Agriculture is significant to New Zealand’s economy and the Government aims to create more efficient land usage, better environmental outcomes, and to drive sustainability for food and supply chain across domestic and international markets.
In an effort to grow the agritech sector into an even stronger economic contributor, increase agritech exports and advance sustainable production in New Zealand and globally, the Government of New Zealand has committed to spend USD 7.6 million on the implementation of an Agritech Industry Transformation Plan as part of a strategy for the food and fibre industry. The plan is the culmination of views and insights representing a cross-section of more than 130 members of New Zealand’s agritech ecosystem – the Government, industry, and the Māori and wider community – providing their collective vision to focus attention on the sector for a competitive edge.
Roadmap to Accelerate New Zealand’s Agritech
To further boost the innovation in agritech and upscale the Sustainable Food & Fibre Futures (SFF Futures), an additional USD 56 million has been earmarked for smaller grassroots community projects to large-scale industry development. This will support the Government’s Fit for a better world Roadmap – a 10-year roadmap for the primary industry; and add value across the agriculture, horticulture, fisheries and marine, and forestry sectors.
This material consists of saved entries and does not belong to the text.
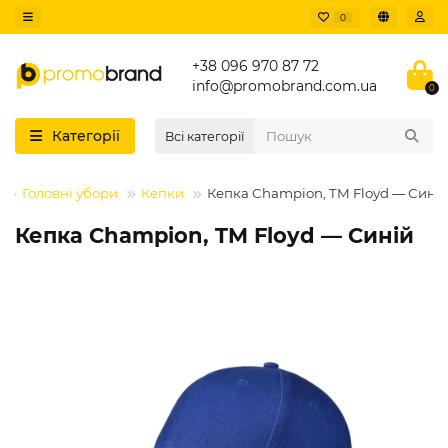
0
+38 096 970 87 72
info@promobrand.com.ua
0
Категорії
Всі категорії
Головні убори
Кепки
Кепка Champion, TM Floyd — Сині
Кепка Champion, TM Floyd — Синій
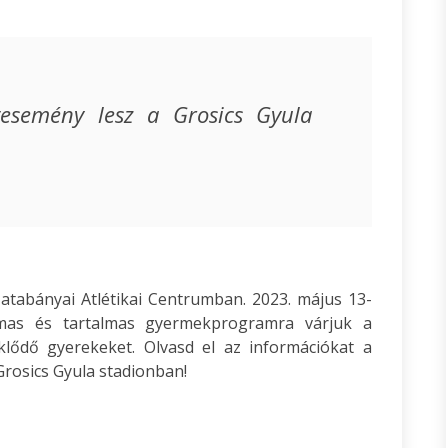
rtesemény lesz a Grosics Gyula
bányai Atlétikai Centrumban. 2023. május 13-
mas és tartalmas gyermekprogramra várjuk a
klődő gyerekeket. Olvasd el az információkat a
 Grosics Gyula stadionban!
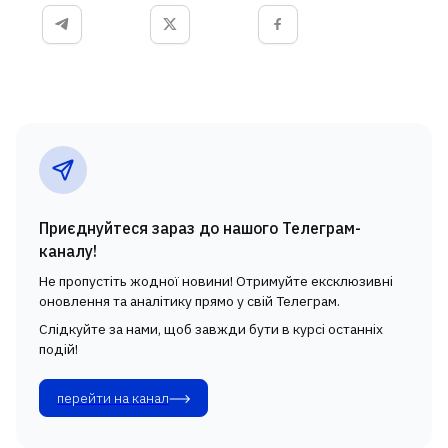
Приєднуйтеся зараз до нашого Телеграм-
каналу!
Не пропустіть жодної новини! Отримуйте ексклюзивні
оновлення та аналітику прямо у свій Телеграм.
Слідкуйте за нами, щоб завжди бути в курсі останніх
подій!
перейти на канал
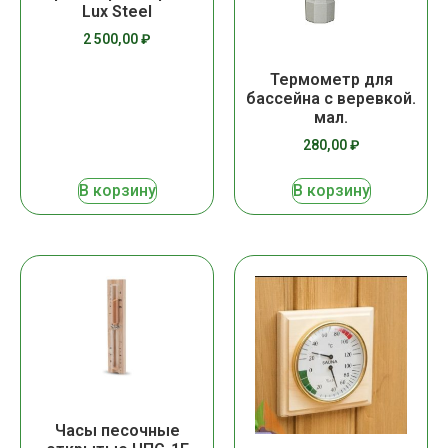
Lux Steel
2 500,00
₽
Термометр для
бассейна с веревкой.
мал.
280,00
₽
В корзину
В корзину
Часы песочные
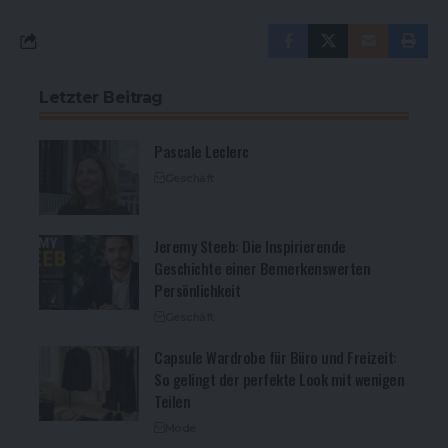
Letzter Beitrag
Pascale Leclerc
Geschäft
Jeremy Steeb: Die Inspirierende
Geschichte einer Bemerkenswerten
Persönlichkeit
Geschäft
Capsule Wardrobe für Büro und Freizeit:
So gelingt der perfekte Look mit wenigen
Teilen
Mode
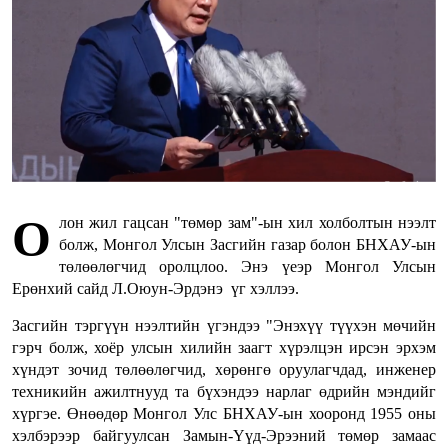
О
лон жил гацсан "төмөр зам"-ын хил холболтын нээлт
болж, Монгол Улсын Засгийн газар болон БНХАУ-ын
төлөөлөгчид оролцлоо. Энэ үеэр Монгол Улсын
Ерөнхий сайд Л.Оюун-Эрдэнэ үг хэллээ.
Засгийн тэргүүн нээлтийн үгэндээ "Энэхүү түүхэн мөчийн
гэрч болж, хоёр улсын хилийн заагт хүрэлцэн ирсэн эрхэм
хүндэт зочид төлөөлөгчид, хөрөнгө оруулагчдад, инженер
техникийн ажилтнууд та бүхэндээ нарлаг өдрийн мэндийг
хүргэе. Өнөөдөр Монгол Улс БНХАУ-ын хооронд 1955 оны
хэлбэрээр байгуулсан Замын-Үүд-Эрээний төмөр замаас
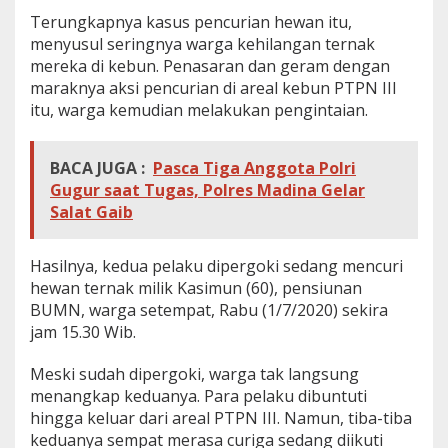
a
Terungkapnya kasus pencurian hewan itu,
l
menyusul seringnya warga kehilangan ternak
u
mereka di kebun. Penasaran dan geram dengan
n
g
maraknya aksi pencurian di areal kebun PTPN III
u
itu, warga kemudian melakukan pengintaian.
n
D
i
BACA JUGA :
Pasca Tiga Anggota Polri
a
Gugur saat Tugas, Polres Madina Gelar
m
u
Salat Gaib
k
M
a
Hasilnya, kedua pelaku dipergoki sedang mencuri
s
hewan ternak milik Kasimun (60), pensiunan
s
BUMN, warga setempat, Rabu (1/7/2020) sekira
a
jam 15.30 Wib.
Meski sudah dipergoki, warga tak langsung
menangkap keduanya. Para pelaku dibuntuti
hingga keluar dari areal PTPN III. Namun, tiba-tiba
keduanya sempat merasa curiga sedang diikuti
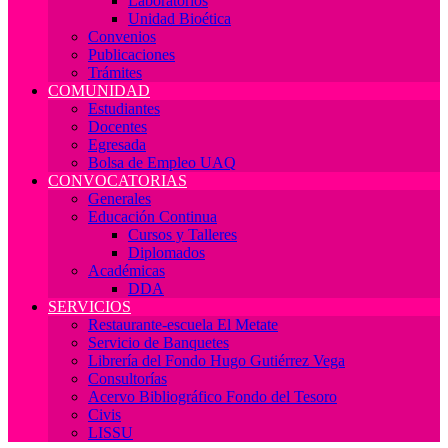
Laboratorios
Unidad Bioética
Convenios
Publicaciones
Trámites
COMUNIDAD
Estudiantes
Docentes
Egresada
Bolsa de Empleo UAQ
CONVOCATORIAS
Generales
Educación Continua
Cursos y Talleres
Diplomados
Académicas
DDA
SERVICIOS
Restaurante-escuela El Metate
Servicio de Banquetes
Librería del Fondo Hugo Gutiérrez Vega
Consultorías
Acervo Bibliográfico Fondo del Tesoro
Civis
LISSU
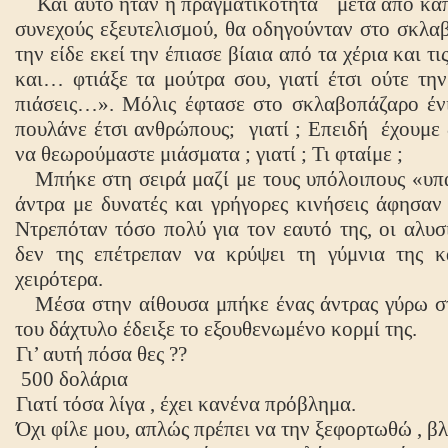
Και αυτό ήταν η πραγματικότητα ˙ μετά από κάπο
συνεχούς εξευτελισμού, θα οδηγούνταν στο σκλα
την είδε εκεί την έπιασε βίαια από τα χέρια και τ
και… φτιάξε τα μούτρα σου, γιατί έτσι ούτε την
πιάσεις…». Μόλις έφτασε στο σκλαβοπάζαρο ένι
πουλάνε έτσι ανθρώπους;
γιατί ; Επειδή
έχουμε
να θεωρούμαστε μιάσματα ; γιατί ; Τι φταίμε ;
Μπήκε στη σειρά μαζί με τους υπόλοιπους «υπα
άντρα με δυνατές και γρήγορες κινήσεις άφησαν 
Ντρεπόταν τόσο πολύ για τον εαυτό της, οι αλυσ
δεν της επέτρεπαν να κρύψει τη γύμνια της 
χειρότερα.
Μέσα στην αίθουσα μπήκε ένας άντρας γύρω στα
του δάχτυλο έδειξε το εξουθενωμένο κορμί της.
Γι
’
αυτή πόσα θες ??
500 δολάρια
Γιατί τόσα λίγα , έχει κανένα πρόβλημα.
Όχι φίλε μου, απλώς πρέπει να την ξεφορτωθώ , βλ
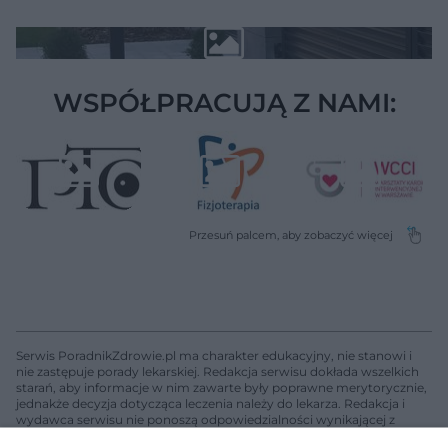
WSPÓŁPRACUJĄ Z NAMI:
Serwis PoradnikZdrowie.pl ma charakter edukacyjny, nie stanowi i
nie zastępuje porady lekarskiej. Redakcja serwisu dokłada wszelkich
starań, aby informacje w nim zawarte były poprawne merytorycznie,
jednakże decyzja dotycząca leczenia należy do lekarza. Redakcja i
wydawca serwisu nie ponoszą odpowiedzialności wynikającej z
zastosowania informacji zamieszczonych na stronach serwisu, który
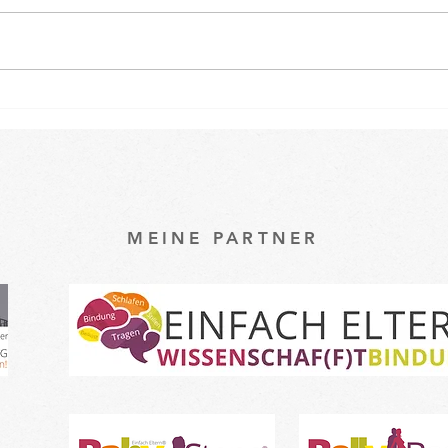
Osterspecial im Babykurs 🐇
Ein k
unse
Baby
MEINE PARTNER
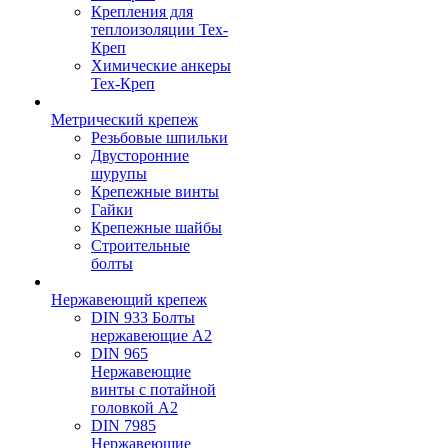
Крепления для
теплоизоляции Тех-
Креп
Химические анкеры
Тех-Креп
Метрический крепеж
Резьбовые шпильки
Двусторонние
шурупы
Крепежные винты
Гайки
Крепежные шайбы
Строительные
болты
Нержавеющий крепеж
DIN 933 Болты
нержавеющие А2
DIN 965
Нержавеющие
винты с потайной
головкой А2
DIN 7985
Нержавеющие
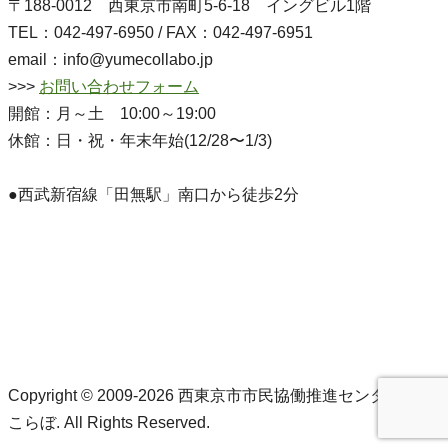
〒188-0012 西東京市南町5-6-18 イングビル1階
TEL：042-497-6950 / FAX：042-497-6951
email：info@yumecollabo.jp
>>>
お問い合わせフォーム
開館：月～土 10:00～19:00
休館：日・祝・年末年始(12/28〜1/3)
●西武新宿線「田無駅」南口から徒歩2分
Copyright © 2009-2026 西東京市市民協働推進センターゆめ
こらぼ. All Rights Reserved.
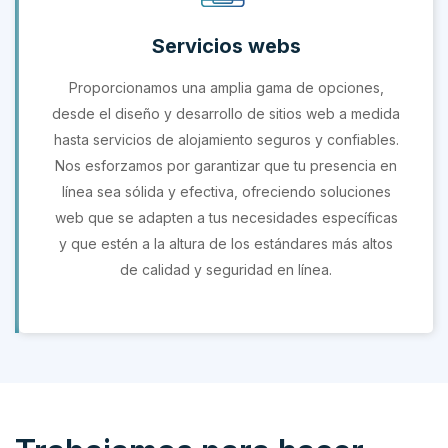
Servicios webs
Proporcionamos una amplia gama de opciones,
desde el diseño y desarrollo de sitios web a medida
hasta servicios de alojamiento seguros y confiables.
Nos esforzamos por garantizar que tu presencia en
línea sea sólida y efectiva, ofreciendo soluciones
web que se adapten a tus necesidades específicas
y que estén a la altura de los estándares más altos
de calidad y seguridad en línea.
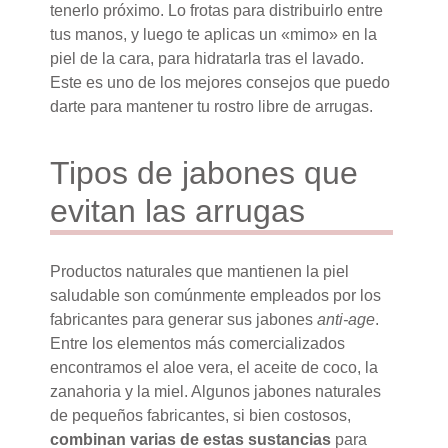
tenerlo próximo. Lo frotas para distribuirlo entre
tus manos, y luego te aplicas un «mimo» en la
piel de la cara, para hidratarla tras el lavado.
Este es uno de los mejores consejos que puedo
darte para mantener tu rostro libre de arrugas.
Tipos de jabones que
evitan las arrugas
Productos naturales que mantienen la piel
saludable son comúnmente empleados por los
fabricantes para generar sus jabones
anti-age
.
Entre los elementos más comercializados
encontramos el aloe vera, el aceite de coco, la
zanahoria y la miel. Algunos jabones naturales
de pequeños fabricantes, si bien costosos,
combinan varias de estas sustancias
para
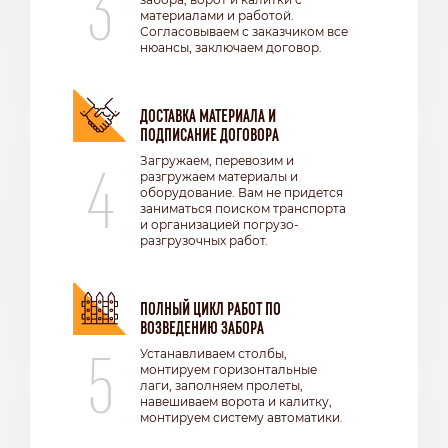
3
материалами и работой.
Согласовываем с заказчиком все
нюансы, заключаем договор.
ДОСТАВКА МАТЕРИАЛА И
ПОДПИСАНИЕ ДОГОВОРА
4
Загружаем, перевозим и
разгружаем материалы и
оборудование. Вам не придется
заниматься поиском транспорта
и организацией погрузо-
разгрузочных работ.
ПОЛНЫЙ ЦИКЛ РАБОТ ПО
ВОЗВЕДЕНИЮ ЗАБОРА
5
Устанавливаем столбы,
монтируем горизонтальные
лаги, заполняем пролеты,
навешиваем ворота и калитку,
монтируем систему автоматики.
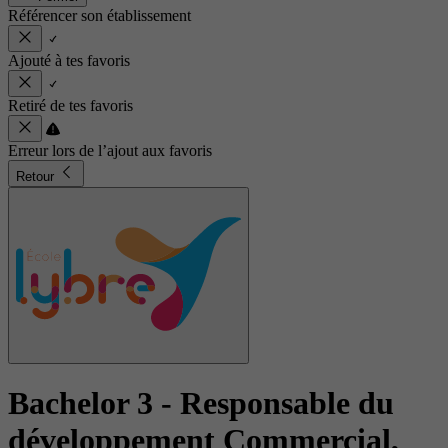
Référencer son établissement
Ajouté à tes favoris
Retiré de tes favoris
Erreur lors de l’ajout aux favoris
Retour
Bachelor 3 - Responsable du
développement Commercial,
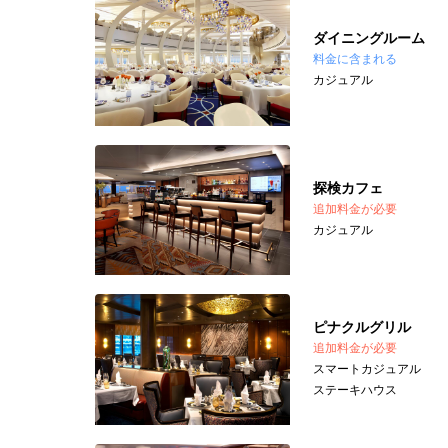
ダイニングルーム
料金に含まれる
カジュアル
探検カフェ
追加料金が必要
カジュアル
ピナクルグリル
追加料金が必要
スマートカジュアル
ステーキハウス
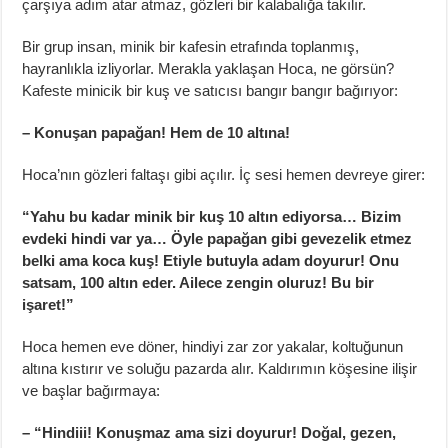
çarşıya adım atar atmaz, gözleri bir kalabalığa takılır.
Bir grup insan, minik bir kafesin etrafında toplanmış,
hayranlıkla izliyorlar. Merakla yaklaşan Hoca, ne görsün?
Kafeste minicik bir kuş ve satıcısı bangır bangır bağırıyor:
– Konuşan papağan! Hem de 10 altına!
Hoca’nın gözleri faltaşı gibi açılır. İç sesi hemen devreye girer:
“Yahu bu kadar minik bir kuş 10 altın ediyorsa… Bizim
evdeki hindi var ya… Öyle papağan gibi gevezelik etmez
belki ama koca kuş! Etiyle butuyla adam doyurur! Onu
satsam, 100 altın eder. Ailece zengin oluruz! Bu bir
işaret!”
Hoca hemen eve döner, hindiyi zar zor yakalar, koltuğunun
altına kıstırır ve soluğu pazarda alır. Kaldırımın köşesine ilişir
ve başlar bağırmaya:
– “Hindiii! Konuşmaz ama sizi doyurur! Doğal, gezen,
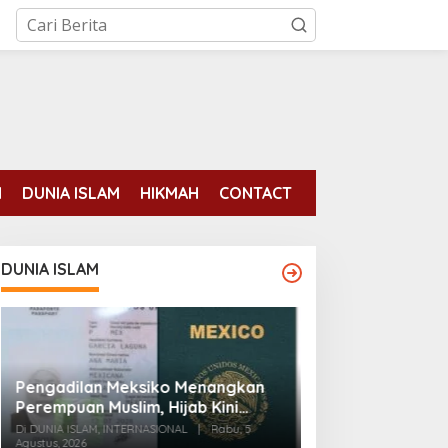
N
DUNIA ISLAM
HIKMAH
CONTACT
DUNIA ISLAM
Pengadilan Meksiko Menangkan
Para mantan ten
Perempuan Muslim, Hijab Kini
binaan AS tela
Diizinkan di Foto Paspor
Di DUNIA ISLAM, INTERNASIONAL
|
Rabu, 5
pemberontakan 
Agustus, 2026
Di DUNIA ISLAM
|
Senin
The Roadmap includes objectives such as:
- Adding USD 29 billion in export earnings over the next decade (2020 to 2030) through a focus on creating value
- Reducing the biogenic methane emissions to below 10% by 2030 and restoring New Zealand’s freshwater environments
- Employing 10% more New Zealanders in the food and fibres sector by 2030, and 10,000 more by 2024
Ecosystm Principal Advisor, Jannat Maqbool says, “In addition to the current environment with COVID-19, a new generation of consumers across the globe is becoming considerate that they buy what is good for the world in the face of climate change, biodiversity loss and the degradation of waterways. The ability to manage and assure quality and safety from ‘farm to fork’ is now more important than ever, leveraging technology for traceability, risk management, and rapid response capability to meet consumer demands and relevant legislative requirements.”
Through this Industry Transformation Plan (ITP), the Government seeks to attract investments in New Zealand’s agritech intellectual property (IP), develop the necessary infrastructure, focus on export opportunities, address current concerns related to connectivity and data, and ensure a skilled workforce that is able to both develop and effectively leverage agritech.
Maqbool says, “The success of the plan will depend on how well relevant stakeholders engage and ongoing support from government to help create the conditions required for the sector to realise its potential.”
The Government of New Zealand is working to retain competitiveness in global agriculture. Some key initiatives include:
Farm 2050 Country Partnership. New Zealand became the first country partner of Farm2050- a global agritech initiative that brings together farmers, researchers, the market and investors to collaborate effectively.
Western Growers partnership. Western Growers and New Zealand signed a partnership agreement to develop agritech. It also opened doors for New Zealand’s agritech researchers and companies working in the robotics and automation space to enter the US Market.
The Australia New Zealand Agritech Council. The Australia New Zealand Agritech Council was launched to help the countries work closely on agricultural practices and to cooperate on agritech.
New Zealand is fast becoming an example of how technology providers and food producers can collaborate on improving yields, optimising production methods and reducing waste, predicting demand, and safeguarding supply chains.